== ENTRIES PROVIDED ==

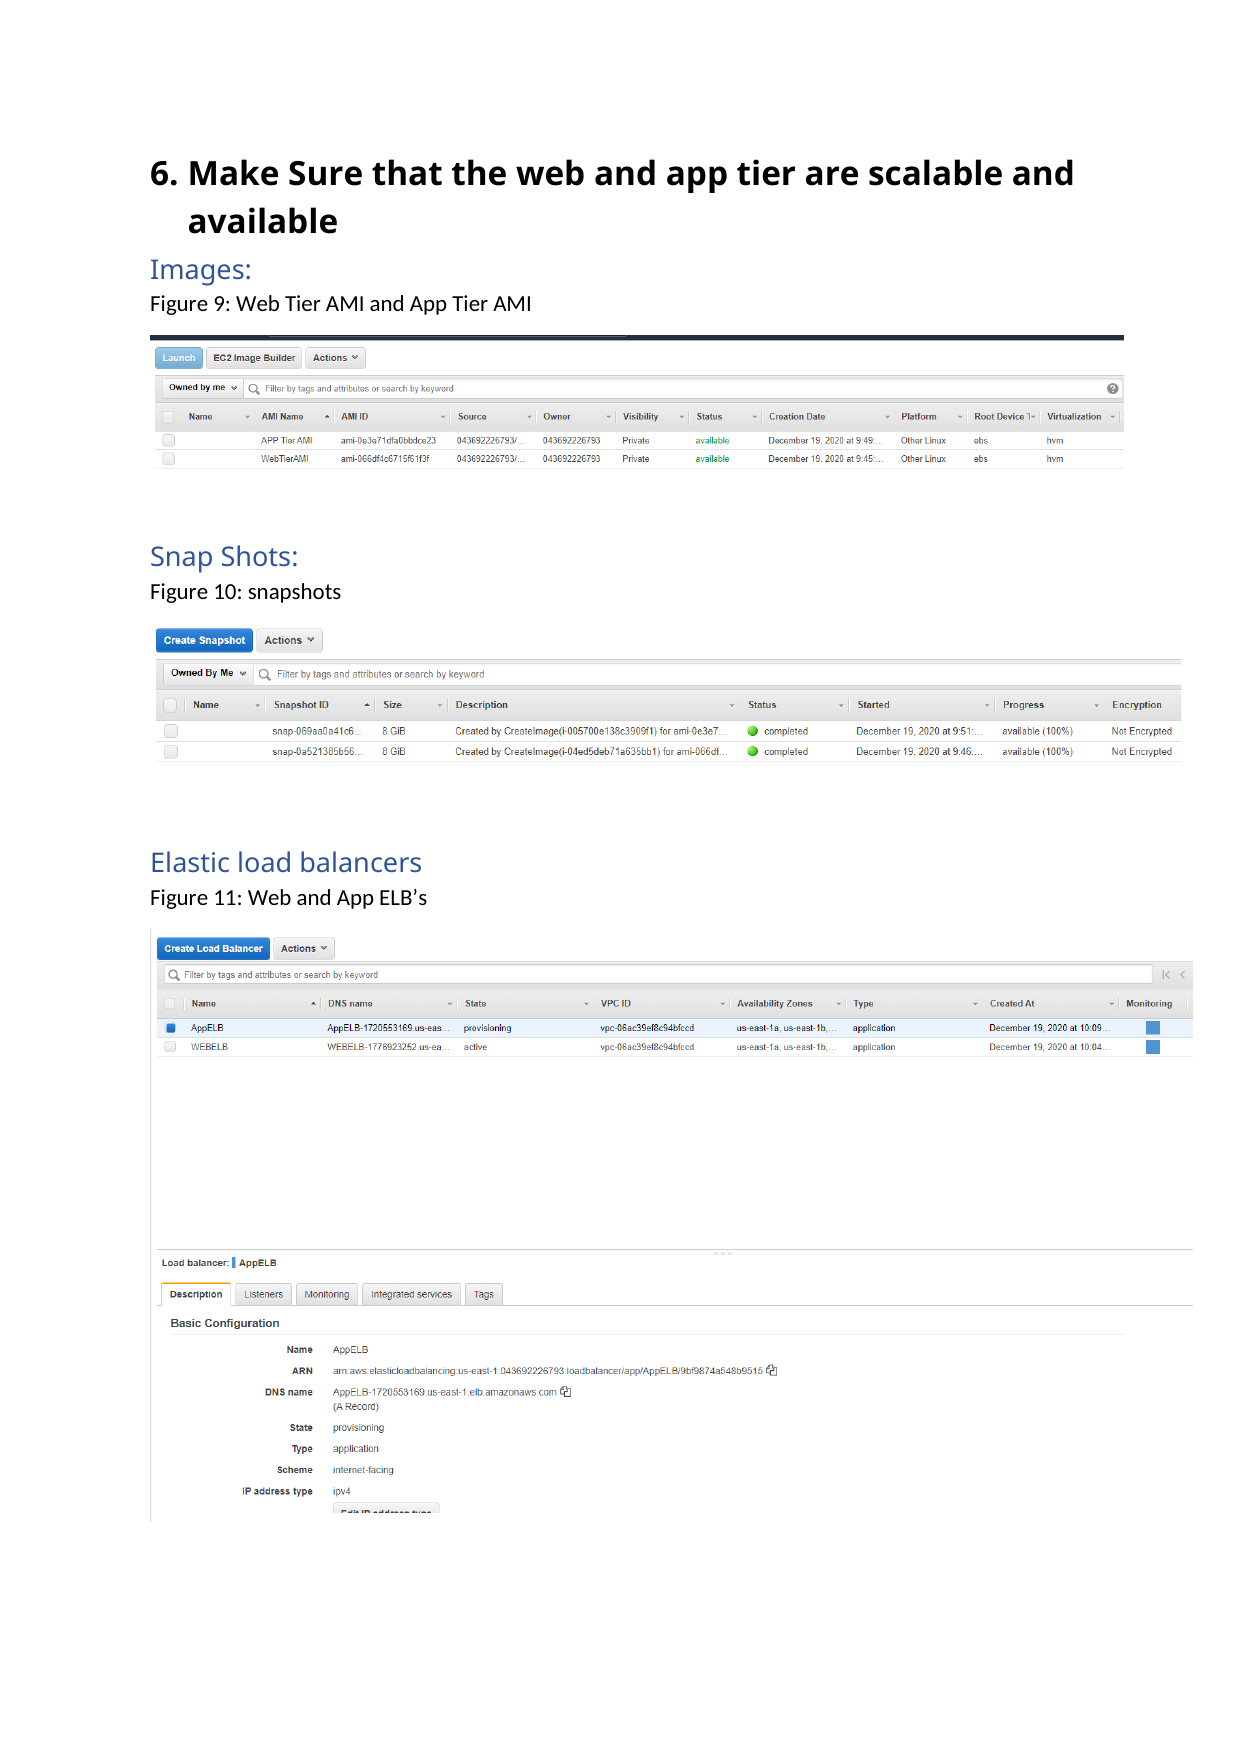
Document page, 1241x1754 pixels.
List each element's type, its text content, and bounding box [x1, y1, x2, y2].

text Figure 10: snapshots [150, 577, 1090, 605]
subtitle Elastic load balancers [150, 844, 1090, 881]
subtitle Snap Shots: [150, 538, 1090, 575]
subtitle Images: [150, 250, 1090, 287]
subtitle Make Sure that the web and app tier are scalable and available [150, 150, 1090, 243]
text Figure 9: Web Tier AMI and App Tier AMI [150, 289, 1090, 317]
text Figure 11: Web and App ELB’s [150, 883, 1090, 911]
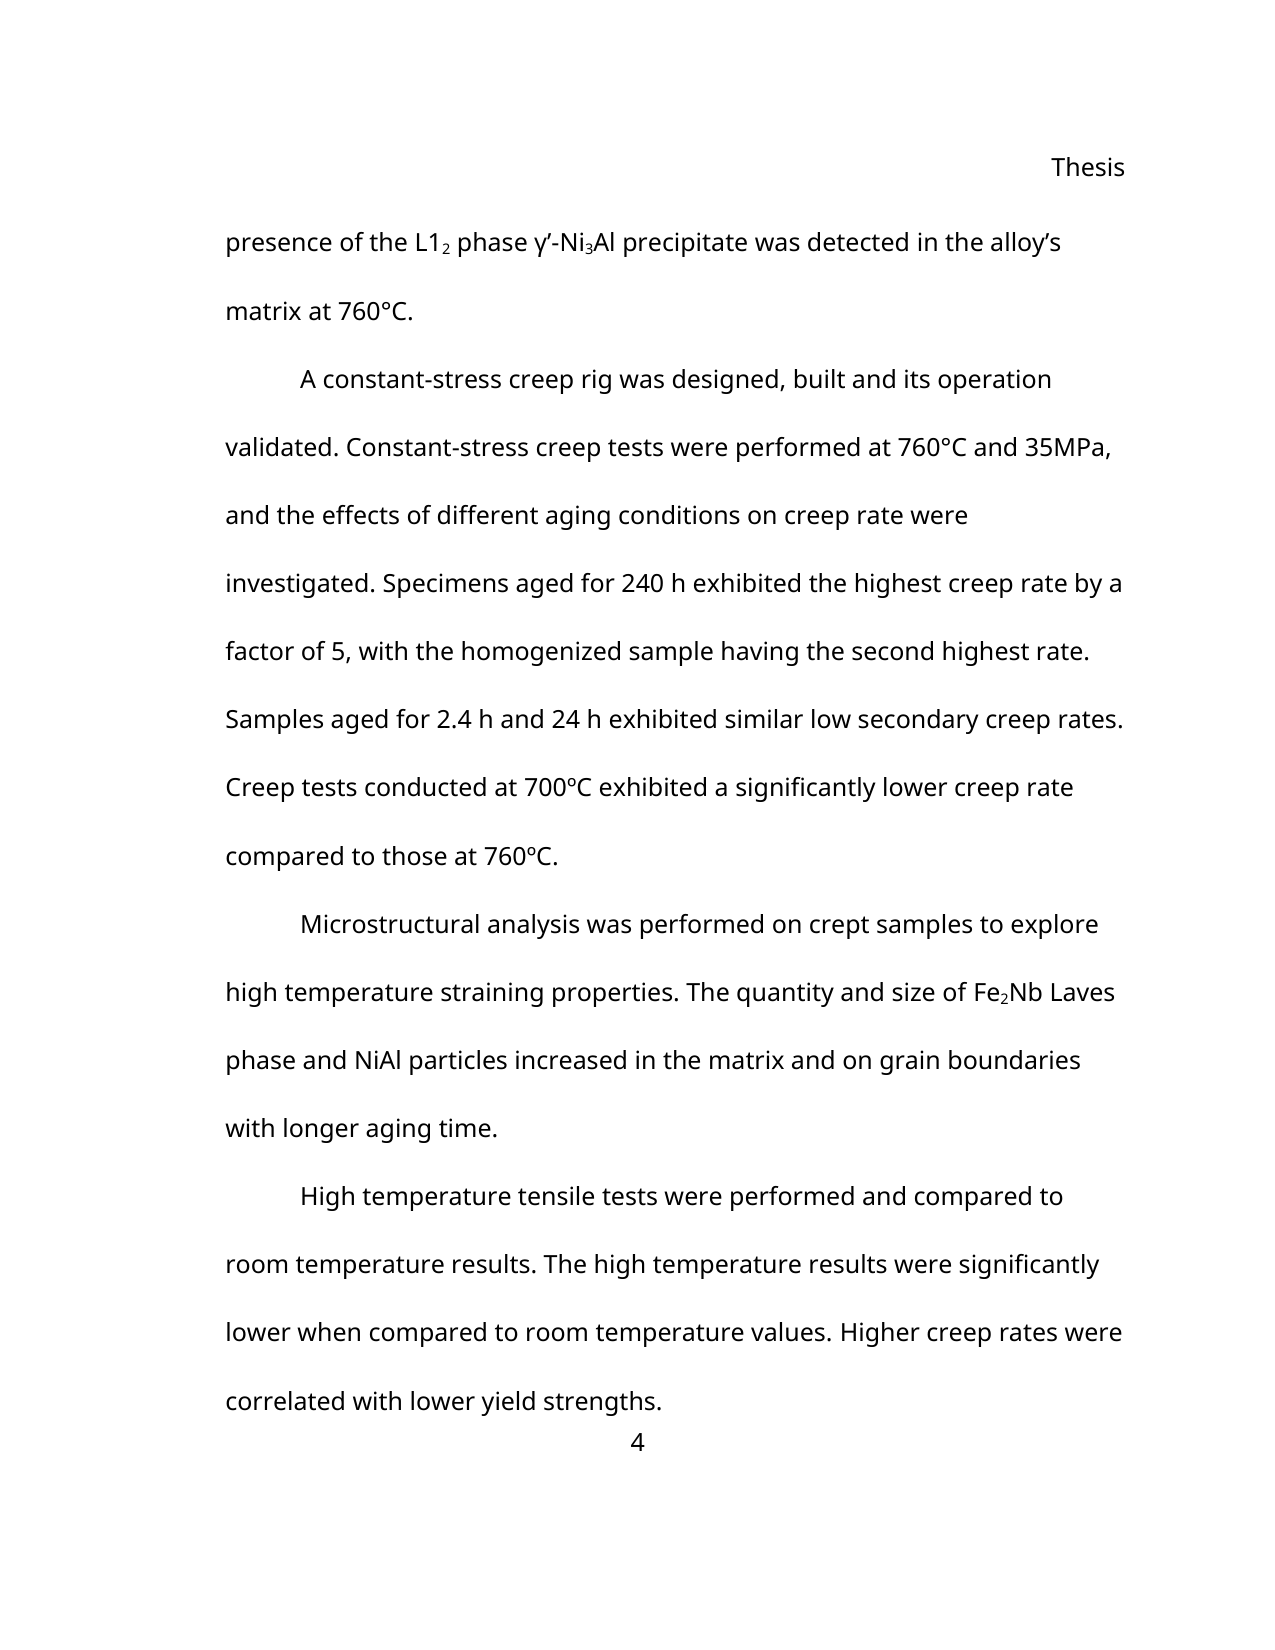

===

■ **EXERCISE OBJECTIVE**
Reproduce these records word for word, leaving out the pictures.

■ **SOLUTION TO THE PROBLEM**
Document page, 1241x1754 pixels.
List each element's type, its text content, and bounding box [x1, y1, x2, y2].

text Figure 10: snapshots [150, 577, 1090, 605]
subtitle Elastic load balancers [150, 844, 1090, 881]
subtitle Snap Shots: [150, 538, 1090, 575]
subtitle Images: [150, 250, 1090, 287]
subtitle Make Sure that the web and app tier are scalable and available [150, 150, 1090, 243]
text Figure 9: Web Tier AMI and App Tier AMI [150, 289, 1090, 317]
text Figure 11: Web and App ELB’s [150, 883, 1090, 911]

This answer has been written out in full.